There's something about New England country inkwells - they are simple and utilitarian, but so beautiful in a way that the fancy city ones are not. Long before the invention of the pen the quill and inkwell were the writer's tools. There were really nice inkwells made in Philadelphia and New York, and lots imported form England at the time, but it's the home made ones, the ones made by the country craftsman that sing to me.
The first one I ever bought, well, let's just say when I was young, - was a turquoise molded glass inkwell probably dating from the mid 19th century. I still have it. No maker's mark. Some bubbles in the glass, and it has turned murky over the years, has a little chip in the rim. I still love it.
I found the sweetest one in New Hampshire about a year ago - it is wooden and it has tiny stenciling around the top. The sides are curved with incised lines to decorate them. The original cork stopper is held by a string which is attached through the top. It must have been made as a gift for a lady, it's so pretty and delicate. It is quite early - maybe 1820 or so.
Soapstone inkwells were the most common for the country writer. Soapstone is still quarried in quantity in New England. It is very soft and suitable for carving. These inkwells are getting increasingly hard to find. They date as early as the 1700s, many being pre-revolutionary. I am a sucker for them. Some are really plain - just a square block with a hole in the top for a little ink. The hole was always small enough so that the quill wouldn't fall in. Others are more intricate.
This one has 4 quill holes, a deep indented line around the middle and mitered edges.
This one looks like it has a lid, but it doesn't - it's one solid piece of soapstone. The top is nicely carved and there are diagonal lines on the sides. 2 quill holes.
Three pen holes and carved edges creating a cross in the center.
Here's one with feet.
Concentric circles around the hole.
My favorite, a new acquisition, is 3 tiered.
You can find a lot of molded glass inkwells in the marketplace, like my first inkwell. Recently I found one that is really quirky and cute - it is molded glass and is marked by a New Hampshire maker.

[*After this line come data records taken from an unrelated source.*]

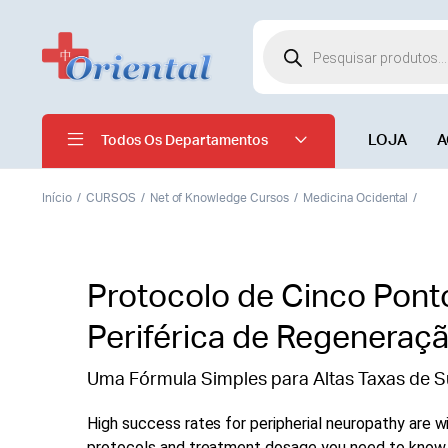
LOJA
A
Todos Os Departamentos
Início
CURSOS
Net of Knowledge Cursos
Medicina Ocidental
Protocolo de Cinco Pont
Periférica de Regeneraç
Uma Fórmula Simples para Altas Taxas de S
High success rates for peripherial neuropathy are wi
protocols and treatment dosage you need to know.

Sometimes inkwells were made with other materials - whatever was available. Here is one made of lead:
Some country inkwells were fashioned after the fancier city ones, as country furniture makers copied the styles of Newport and Boston, but using whatever wood they had, and painting it so that you couldn't tell it wasn't mahogany. I love that. Pewter was made into all kinds of things, and here is a simple inkwell. It would have had a glass insert in the middle to hold the ink.
Basalt, a volcanic material, was also fashioned into inkwells and other things. It was possible to make the carvings more detailed in this harder stone. Many were English, but I believe this to be American, ca 1835. It has fine reeding around the sides and precise incised lines around the top and the inkwell. The well is funnel shaped allowing the ink to be poured into the well without dripping.
I imagine letters being written to loved ones, bills and receipts being created for commerce, and little children learning to write in their classrooms. That's why I love inkwells. And they are fun to collect - they don't take much room and you can still find them at reasonable prices.